Work order: Reproduce the full text on Southeast Asian solar investment risk word for word.

Supplied text:
On the tariff side, the final AD/CVD ruling in the Solar IV case — expected H2 2026 after the Q1 2026 preliminary determinations — is the event that locks in supply chain costs for the next 3–5 years. If final duties on Malaysian and Indonesian cell/module exports to the US exceed 200%, the economics of maintaining integrated manufacturing in these countries for US-bound projects become very difficult. Developers with US-facing supply chains should have contingency sourcing plans in place before the final ruling.
Key things to remember
About About this report
This report assesses the specific, evidenced risks facing solar energy investors across Malaysia, Singapore, Indonesia, Vietnam, and Thailand as of Q2 2026.
Investors, fund managers, and project finance teams with exposure to or interest in Southeast Asian solar assets.
Ren compiled and evaluated research across grid infrastructure, regulatory environments, project finance conditions, supply chain dynamics, and emerging risk categories — drawing on Deloitte, S&P Global, Baker McKenzie, TransitionZero, and government planning documents.
Most data is from 2025–2026; where 2024 or earlier data is the most recent available, this is flagged explicitly. Fewer than two Tier 1 sources cover Indonesia, Thailand, and Singapore directly — confidence in those country-specific sections is capped at MEDIUM.
Sources Sources & Methodology
Research conducted 10 Apr 2026. All statistics carry inline citation markers.
Regional renewable capacity and solar share — Mordor Intelligence (2025): 124.6 GW in 2025, growing to 178.1 GW by 2030 at 7.4% CAGR, solar over 60% of new capacity vs APEC/MDDB documents: ASEAN renewables at 13.5% of primary energy supply vs 23% target as of October 2025. Both figures are used — they measure different things (installed capacity vs energy share). Mordor Intelligence provides the capacity trajectory; APEC data contextualises the integration gap. No conflict in meaning.

Record set:
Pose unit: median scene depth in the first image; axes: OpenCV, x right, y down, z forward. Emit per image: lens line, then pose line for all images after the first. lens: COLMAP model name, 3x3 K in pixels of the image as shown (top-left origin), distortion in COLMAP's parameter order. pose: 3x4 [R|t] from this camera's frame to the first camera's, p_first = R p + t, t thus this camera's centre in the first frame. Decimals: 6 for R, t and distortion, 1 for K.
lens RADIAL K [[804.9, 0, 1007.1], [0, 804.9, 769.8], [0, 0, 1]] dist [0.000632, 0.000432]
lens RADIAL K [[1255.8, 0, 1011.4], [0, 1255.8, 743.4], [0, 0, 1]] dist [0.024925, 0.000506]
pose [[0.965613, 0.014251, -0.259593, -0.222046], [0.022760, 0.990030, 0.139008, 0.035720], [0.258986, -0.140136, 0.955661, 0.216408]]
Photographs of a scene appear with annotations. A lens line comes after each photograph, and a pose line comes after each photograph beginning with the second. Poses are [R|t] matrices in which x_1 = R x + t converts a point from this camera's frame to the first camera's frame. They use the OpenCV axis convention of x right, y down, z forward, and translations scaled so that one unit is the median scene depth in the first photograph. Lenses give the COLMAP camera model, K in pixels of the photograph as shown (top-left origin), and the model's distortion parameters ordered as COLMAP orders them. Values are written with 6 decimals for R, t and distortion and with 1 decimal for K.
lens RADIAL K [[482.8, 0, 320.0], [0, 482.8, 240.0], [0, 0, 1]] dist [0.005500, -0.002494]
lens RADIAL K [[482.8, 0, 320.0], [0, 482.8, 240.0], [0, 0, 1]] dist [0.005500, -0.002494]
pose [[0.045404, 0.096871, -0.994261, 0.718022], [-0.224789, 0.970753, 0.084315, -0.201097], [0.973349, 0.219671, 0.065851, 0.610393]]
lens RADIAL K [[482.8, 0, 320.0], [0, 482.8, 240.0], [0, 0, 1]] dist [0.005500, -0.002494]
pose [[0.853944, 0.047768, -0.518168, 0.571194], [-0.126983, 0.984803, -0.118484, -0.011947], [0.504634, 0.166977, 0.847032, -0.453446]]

Result of the task:
On the tariff side, the final AD/CVD ruling in the Solar IV case — expected H2 2026 after the Q1 2026 preliminary determinations — is the event that locks in supply chain costs for the next 3–5 years. If final duties on Malaysian and Indonesian cell/module exports to the US exceed 200%, the economics of maintaining integrated manufacturing in these countries for US-bound projects become very difficult. Developers with US-facing supply chains should have contingency sourcing plans in place before the final ruling.
Key things to remember
About About this report
This report assesses the specific, evidenced risks facing solar energy investors across Malaysia, Singapore, Indonesia, Vietnam, and Thailand as of Q2 2026.
Investors, fund managers, and project finance teams with exposure to or interest in Southeast Asian solar assets.
Ren compiled and evaluated research across grid infrastructure, regulatory environments, project finance conditions, supply chain dynamics, and emerging risk categories — drawing on Deloitte, S&P Global, Baker McKenzie, TransitionZero, and government planning documents.
Most data is from 2025–2026; where 2024 or earlier data is the most recent available, this is flagged explicitly. Fewer than two Tier 1 sources cover Indonesia, Thailand, and Singapore directly — confidence in those country-specific sections is capped at MEDIUM.
Sources Sources & Methodology
Research conducted 10 Apr 2026. All statistics carry inline citation markers.
Regional renewable capacity and solar share — Mordor Intelligence (2025): 124.6 GW in 2025, growing to 178.1 GW by 2030 at 7.4% CAGR, solar over 60% of new capacity vs APEC/MDDB documents: ASEAN renewables at 13.5% of primary energy supply vs 23% target as of October 2025. Both figures are used — they measure different things (installed capacity vs energy share). Mordor Intelligence provides the capacity trajectory; APEC data contextualises the integration gap. No conflict in meaning.